Efficient Large-Scale and Scarless Genome Engineering Enables the Construction and Screening of Bacillus subtilis Biofuel Overproducers

Bacillus subtilis is a versatile microbial cell factory that can produce valuable proteins and value-added chemicals. Long fragment editing techniques are of great importance for accelerating bacterial genome engineering to obtain desirable and genetically stable host strains.
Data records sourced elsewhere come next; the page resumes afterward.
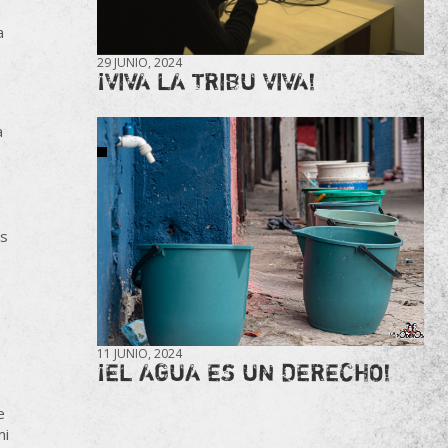
a
29 JUNIO, 2024
¡VIVA LA TRIBU VIVA!
a
os
11 JUNIO, 2024
¡EL AGUA ES UN DERECHO!
e
mi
Herein, we develop an efficient CRISPR-Cas9 method for large-scale and scarless genome engineering in the Bacillus subtilis genome, which can delete up to 134.3 kb DNA fragments, 3.5 times as long as the previous report, with a positivity rate of 100%. The effects of using a heterologous NHEJ system, linear donor DNA, and various donor DNA length on the engineering efficiencies were also investigated. The CRISPR-Cas9 method was then utilized for Bacillus subtilis genome simplification and construction of a series of individual and cumulative deletion mutants, which are further screened for overproducer of isobutanol, a new generation biofuel. These results suggest that the method is a powerful genome engineering tool for constructing and screening engineered host strains with enhanced capabilities, highlighting the potential for synthetic biology and metabolic engineering.

Automated summary

Bacillus subtilis is a versatile microbial cell factory that can produce valuable proteins and value-added chemicals. Researchers have developed an efficient CRISPR-Cas9 method for large-scale and scarless genome engineering in Bacillus subtilis. They were able to delete DNA fragments up to 134.3 kb, 3.5 times longer than previous reports, with a positivity rate of 100%. The study also investigated the effects of using a heterologous NHEJ system, linear donor DNA, and various donor DNA lengths on the engineering efficiencies.